Data shown:

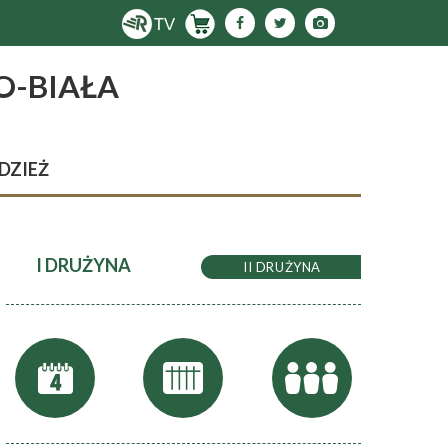
O-BIAŁA
DZIEŻ
I DRUŻYNA
II DRUŻYNA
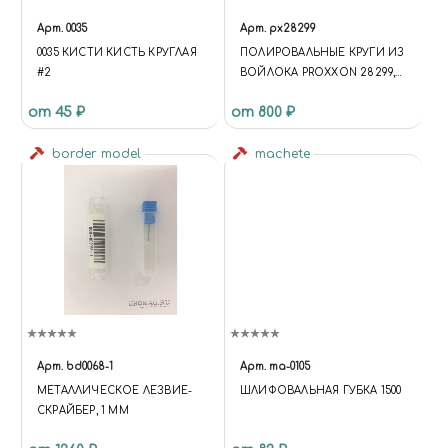
Арт.
0035
Арт.
px28299
0035 КИСТИ КИСТЬ КРУГЛАЯ
ПОЛИРОВАЛЬНЫЕ КРУГИ ИЗ
#2
ВОЙЛОКА PROXXON 28299,
ДИАМЕТР 22 ММ, 2 ШТ
от 45 ₽
от 800 ₽
border model
machete
Арт.
bd0068-1
Арт.
ma-0105
МЕТАЛЛИЧЕСКОЕ ЛЕЗВИЕ-
ШЛИФОВАЛЬНАЯ ГУБКА 1500
СКРАЙБЕР, 1 ММ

What you need to do:
Reproduce the lines above verbatim, keeping their order and line breaks. Leave the pictures out of the answer.

Your solution:
O-BIAŁA
DZIEŻ
I DRUŻYNA
II DRUŻYNA
Арт.
0035
Арт.
px28299
0035 КИСТИ КИСТЬ КРУГЛАЯ
ПОЛИРОВАЛЬНЫЕ КРУГИ ИЗ
#2
ВОЙЛОКА PROXXON 28299,
ДИАМЕТР 22 ММ, 2 ШТ
от 45 ₽
от 800 ₽
border model
machete
Арт.
bd0068-1
Арт.
ma-0105
МЕТАЛЛИЧЕСКОЕ ЛЕЗВИЕ-
ШЛИФОВАЛЬНАЯ ГУБКА 1500
СКРАЙБЕР, 1 ММ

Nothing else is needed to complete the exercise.